▸ Passage provided:
We live in a fallen world where terrible things happen.  We are plagued by wars, rumors of wars, sickness, injury, hunger, etc., that add to the tremendous toll of human suffering.  Life is at best fragile.  James was correct when he compared our lives to that of a vapor.  Now that I am old enough to say that I have “become my parents,” I am able to appreciate more fully how precious each day is as God creates it fresh and new.  Yet I am mindful that my presence here will be erased soon enough.

I had opportunity recently to listen to the recorded sermons preached by the pastor of a large church that I was privileged to attend in the formative years of this faith walk.  His observations and insights were crisp and concise, and they provoked my mind to much contemplation.  Yet now that he has been in the grave for thirty plus years, the church he faithfully shepherded has not given even an honorable mention of him in their history.  We are like a vapor; only the things of Christ will last forever.

▸ Records provided:
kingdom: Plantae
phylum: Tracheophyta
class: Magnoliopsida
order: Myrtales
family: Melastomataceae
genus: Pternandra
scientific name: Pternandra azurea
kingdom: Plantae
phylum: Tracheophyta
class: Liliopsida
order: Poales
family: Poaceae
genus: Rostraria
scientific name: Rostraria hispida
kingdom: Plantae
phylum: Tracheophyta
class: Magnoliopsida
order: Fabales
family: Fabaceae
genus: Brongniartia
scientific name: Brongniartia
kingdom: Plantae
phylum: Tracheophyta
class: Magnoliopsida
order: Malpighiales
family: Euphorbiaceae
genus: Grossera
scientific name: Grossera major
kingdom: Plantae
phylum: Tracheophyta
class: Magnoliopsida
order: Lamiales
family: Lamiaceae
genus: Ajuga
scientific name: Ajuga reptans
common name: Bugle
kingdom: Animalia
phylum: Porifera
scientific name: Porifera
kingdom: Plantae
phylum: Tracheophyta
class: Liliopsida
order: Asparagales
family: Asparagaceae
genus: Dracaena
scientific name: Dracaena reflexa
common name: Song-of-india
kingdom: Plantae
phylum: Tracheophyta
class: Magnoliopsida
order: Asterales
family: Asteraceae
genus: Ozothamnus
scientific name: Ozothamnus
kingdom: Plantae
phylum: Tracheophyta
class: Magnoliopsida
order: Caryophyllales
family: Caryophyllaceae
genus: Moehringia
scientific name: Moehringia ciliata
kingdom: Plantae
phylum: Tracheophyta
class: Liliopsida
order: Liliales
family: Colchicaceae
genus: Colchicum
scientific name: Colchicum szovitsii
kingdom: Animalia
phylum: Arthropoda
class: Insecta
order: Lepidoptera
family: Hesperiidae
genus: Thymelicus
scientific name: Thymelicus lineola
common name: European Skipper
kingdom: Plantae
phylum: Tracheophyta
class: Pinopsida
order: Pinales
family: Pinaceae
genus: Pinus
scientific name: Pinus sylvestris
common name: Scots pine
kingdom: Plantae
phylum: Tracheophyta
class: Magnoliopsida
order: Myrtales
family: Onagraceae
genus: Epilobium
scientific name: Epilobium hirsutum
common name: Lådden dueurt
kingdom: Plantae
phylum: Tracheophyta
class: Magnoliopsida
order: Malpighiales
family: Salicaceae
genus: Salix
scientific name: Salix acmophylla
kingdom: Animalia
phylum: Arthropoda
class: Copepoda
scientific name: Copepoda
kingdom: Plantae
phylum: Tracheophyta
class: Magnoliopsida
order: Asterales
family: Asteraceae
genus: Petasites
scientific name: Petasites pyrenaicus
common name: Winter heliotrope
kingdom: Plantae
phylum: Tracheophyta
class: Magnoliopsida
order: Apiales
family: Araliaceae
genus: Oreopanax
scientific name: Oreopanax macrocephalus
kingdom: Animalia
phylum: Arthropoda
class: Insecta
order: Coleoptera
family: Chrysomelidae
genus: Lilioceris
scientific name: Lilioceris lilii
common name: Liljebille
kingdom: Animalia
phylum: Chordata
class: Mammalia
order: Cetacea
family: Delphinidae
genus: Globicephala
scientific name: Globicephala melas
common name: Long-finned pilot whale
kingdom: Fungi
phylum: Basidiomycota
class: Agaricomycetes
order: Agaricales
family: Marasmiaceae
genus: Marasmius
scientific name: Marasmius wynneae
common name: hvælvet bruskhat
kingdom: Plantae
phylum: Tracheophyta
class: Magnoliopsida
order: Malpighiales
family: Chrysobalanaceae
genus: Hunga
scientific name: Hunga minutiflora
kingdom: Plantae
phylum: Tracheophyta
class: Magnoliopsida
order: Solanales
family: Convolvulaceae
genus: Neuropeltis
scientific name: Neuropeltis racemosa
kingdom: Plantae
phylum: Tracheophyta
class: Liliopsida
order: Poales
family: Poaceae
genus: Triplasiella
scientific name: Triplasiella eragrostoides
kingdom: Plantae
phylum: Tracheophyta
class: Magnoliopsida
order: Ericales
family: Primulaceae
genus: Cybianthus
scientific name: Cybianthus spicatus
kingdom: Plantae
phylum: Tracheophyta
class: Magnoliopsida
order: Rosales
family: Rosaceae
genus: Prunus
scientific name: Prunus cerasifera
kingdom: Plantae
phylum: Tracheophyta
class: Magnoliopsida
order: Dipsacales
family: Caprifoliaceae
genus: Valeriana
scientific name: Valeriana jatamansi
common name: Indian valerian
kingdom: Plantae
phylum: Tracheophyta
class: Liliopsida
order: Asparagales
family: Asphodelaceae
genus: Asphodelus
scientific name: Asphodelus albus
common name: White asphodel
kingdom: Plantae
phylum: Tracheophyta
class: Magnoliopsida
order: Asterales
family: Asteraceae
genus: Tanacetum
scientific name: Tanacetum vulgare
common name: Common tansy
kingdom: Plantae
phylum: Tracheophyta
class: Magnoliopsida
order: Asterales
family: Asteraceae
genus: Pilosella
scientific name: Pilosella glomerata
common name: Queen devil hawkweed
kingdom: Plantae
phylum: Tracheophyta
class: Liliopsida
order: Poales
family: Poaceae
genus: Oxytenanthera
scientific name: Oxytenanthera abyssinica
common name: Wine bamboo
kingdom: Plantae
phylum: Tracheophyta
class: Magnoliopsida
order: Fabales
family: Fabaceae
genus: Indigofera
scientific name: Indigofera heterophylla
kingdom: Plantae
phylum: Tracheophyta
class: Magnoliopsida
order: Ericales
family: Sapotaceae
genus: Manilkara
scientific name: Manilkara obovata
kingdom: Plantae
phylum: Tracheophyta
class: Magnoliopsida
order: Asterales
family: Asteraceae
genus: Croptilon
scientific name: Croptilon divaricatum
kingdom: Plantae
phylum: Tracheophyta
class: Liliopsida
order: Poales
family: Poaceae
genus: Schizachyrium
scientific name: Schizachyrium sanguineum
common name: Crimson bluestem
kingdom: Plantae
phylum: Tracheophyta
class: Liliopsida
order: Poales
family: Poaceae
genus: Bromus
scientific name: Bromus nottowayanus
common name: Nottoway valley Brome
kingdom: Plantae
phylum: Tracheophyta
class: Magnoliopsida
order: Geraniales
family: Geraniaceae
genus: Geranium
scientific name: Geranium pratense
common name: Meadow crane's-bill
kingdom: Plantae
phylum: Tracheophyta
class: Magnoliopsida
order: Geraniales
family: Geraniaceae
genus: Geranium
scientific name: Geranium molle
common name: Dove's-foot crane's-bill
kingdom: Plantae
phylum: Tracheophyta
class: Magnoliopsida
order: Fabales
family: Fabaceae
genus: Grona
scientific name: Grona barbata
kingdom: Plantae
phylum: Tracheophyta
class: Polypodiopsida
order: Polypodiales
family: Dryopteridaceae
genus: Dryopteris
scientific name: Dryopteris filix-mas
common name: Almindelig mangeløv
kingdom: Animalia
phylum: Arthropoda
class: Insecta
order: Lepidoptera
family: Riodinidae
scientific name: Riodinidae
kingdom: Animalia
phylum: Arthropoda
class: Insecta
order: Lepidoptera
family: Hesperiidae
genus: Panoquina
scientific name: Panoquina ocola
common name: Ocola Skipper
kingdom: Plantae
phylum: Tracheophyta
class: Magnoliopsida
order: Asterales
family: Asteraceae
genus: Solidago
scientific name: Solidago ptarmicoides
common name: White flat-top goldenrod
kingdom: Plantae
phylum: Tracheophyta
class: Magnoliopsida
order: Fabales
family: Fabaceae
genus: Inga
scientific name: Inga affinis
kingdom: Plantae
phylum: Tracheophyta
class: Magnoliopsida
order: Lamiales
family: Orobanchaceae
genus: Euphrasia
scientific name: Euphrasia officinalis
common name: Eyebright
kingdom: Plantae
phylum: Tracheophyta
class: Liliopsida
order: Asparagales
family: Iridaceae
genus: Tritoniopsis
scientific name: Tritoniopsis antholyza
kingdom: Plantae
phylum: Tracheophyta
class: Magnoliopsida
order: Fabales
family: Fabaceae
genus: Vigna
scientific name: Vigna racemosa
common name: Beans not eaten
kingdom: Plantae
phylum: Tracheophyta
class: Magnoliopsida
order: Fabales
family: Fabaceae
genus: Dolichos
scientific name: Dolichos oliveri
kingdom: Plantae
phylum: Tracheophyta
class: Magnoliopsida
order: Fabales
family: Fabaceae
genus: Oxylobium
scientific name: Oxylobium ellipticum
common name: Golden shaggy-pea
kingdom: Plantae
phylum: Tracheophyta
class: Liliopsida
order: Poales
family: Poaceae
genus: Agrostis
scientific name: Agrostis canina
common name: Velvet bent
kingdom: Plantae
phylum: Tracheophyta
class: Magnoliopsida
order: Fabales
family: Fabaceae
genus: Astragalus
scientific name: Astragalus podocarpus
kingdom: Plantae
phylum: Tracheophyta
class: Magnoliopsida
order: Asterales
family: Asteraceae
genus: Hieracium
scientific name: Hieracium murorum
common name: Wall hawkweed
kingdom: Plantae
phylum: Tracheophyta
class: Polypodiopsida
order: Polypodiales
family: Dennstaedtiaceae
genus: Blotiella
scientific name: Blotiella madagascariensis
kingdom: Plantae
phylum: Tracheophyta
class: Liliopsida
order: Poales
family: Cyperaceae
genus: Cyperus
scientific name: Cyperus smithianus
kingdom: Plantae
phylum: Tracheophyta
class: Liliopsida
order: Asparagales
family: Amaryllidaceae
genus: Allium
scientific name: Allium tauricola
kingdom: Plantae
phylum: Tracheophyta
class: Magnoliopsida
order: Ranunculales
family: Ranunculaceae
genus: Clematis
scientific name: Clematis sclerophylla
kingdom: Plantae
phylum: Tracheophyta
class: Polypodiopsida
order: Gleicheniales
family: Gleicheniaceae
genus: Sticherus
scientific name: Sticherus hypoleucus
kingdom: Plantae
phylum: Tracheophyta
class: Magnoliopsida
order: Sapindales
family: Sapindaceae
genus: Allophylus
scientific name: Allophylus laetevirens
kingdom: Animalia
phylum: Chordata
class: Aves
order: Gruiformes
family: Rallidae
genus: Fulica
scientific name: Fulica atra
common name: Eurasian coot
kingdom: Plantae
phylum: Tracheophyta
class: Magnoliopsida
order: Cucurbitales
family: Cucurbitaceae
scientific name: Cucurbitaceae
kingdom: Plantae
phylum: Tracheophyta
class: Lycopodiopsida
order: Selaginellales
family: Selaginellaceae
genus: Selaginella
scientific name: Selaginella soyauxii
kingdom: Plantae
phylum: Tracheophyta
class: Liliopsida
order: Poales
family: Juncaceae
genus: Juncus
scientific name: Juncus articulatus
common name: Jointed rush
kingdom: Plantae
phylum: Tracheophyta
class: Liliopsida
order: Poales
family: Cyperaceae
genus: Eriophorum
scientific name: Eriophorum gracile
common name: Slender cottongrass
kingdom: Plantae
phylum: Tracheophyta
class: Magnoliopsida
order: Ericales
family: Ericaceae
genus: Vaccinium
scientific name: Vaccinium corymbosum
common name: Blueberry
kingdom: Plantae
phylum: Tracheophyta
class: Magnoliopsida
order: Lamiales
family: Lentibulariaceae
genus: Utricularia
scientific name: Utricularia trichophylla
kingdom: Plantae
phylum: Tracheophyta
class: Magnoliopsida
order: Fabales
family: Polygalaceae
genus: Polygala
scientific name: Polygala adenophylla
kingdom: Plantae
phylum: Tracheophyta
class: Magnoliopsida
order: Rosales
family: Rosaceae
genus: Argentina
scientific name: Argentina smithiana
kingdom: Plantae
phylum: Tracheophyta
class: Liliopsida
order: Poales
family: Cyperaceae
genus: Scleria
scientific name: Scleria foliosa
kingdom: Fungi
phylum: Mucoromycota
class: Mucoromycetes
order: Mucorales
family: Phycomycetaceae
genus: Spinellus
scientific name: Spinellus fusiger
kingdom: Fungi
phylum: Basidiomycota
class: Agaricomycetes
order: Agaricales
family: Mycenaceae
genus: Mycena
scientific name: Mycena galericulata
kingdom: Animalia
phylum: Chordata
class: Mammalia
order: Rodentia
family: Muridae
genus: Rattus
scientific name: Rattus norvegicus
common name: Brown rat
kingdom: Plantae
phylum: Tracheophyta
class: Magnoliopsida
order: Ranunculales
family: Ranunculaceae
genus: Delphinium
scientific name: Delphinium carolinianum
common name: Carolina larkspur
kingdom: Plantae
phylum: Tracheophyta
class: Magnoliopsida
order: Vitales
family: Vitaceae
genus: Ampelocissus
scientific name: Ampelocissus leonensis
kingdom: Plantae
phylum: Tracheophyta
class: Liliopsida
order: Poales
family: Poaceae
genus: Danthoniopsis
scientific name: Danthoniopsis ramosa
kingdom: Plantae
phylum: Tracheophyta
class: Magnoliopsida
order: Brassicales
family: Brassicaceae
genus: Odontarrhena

▸ Direction: Reproduce the reflection on life as a vapor word for word, from its first sentence to its last.

▸ Finished exercise:
We live in a fallen world where terrible things happen.  We are plagued by wars, rumors of wars, sickness, injury, hunger, etc., that add to the tremendous toll of human suffering.  Life is at best fragile.  James was correct when he compared our lives to that of a vapor.  Now that I am old enough to say that I have “become my parents,” I am able to appreciate more fully how precious each day is as God creates it fresh and new.  Yet I am mindful that my presence here will be erased soon enough.

I had opportunity recently to listen to the recorded sermons preached by the pastor of a large church that I was privileged to attend in the formative years of this faith walk.  His observations and insights were crisp and concise, and they provoked my mind to much contemplation.  Yet now that he has been in the grave for thirty plus years, the church he faithfully shepherded has not given even an honorable mention of him in their history.  We are like a vapor; only the things of Christ will last forever.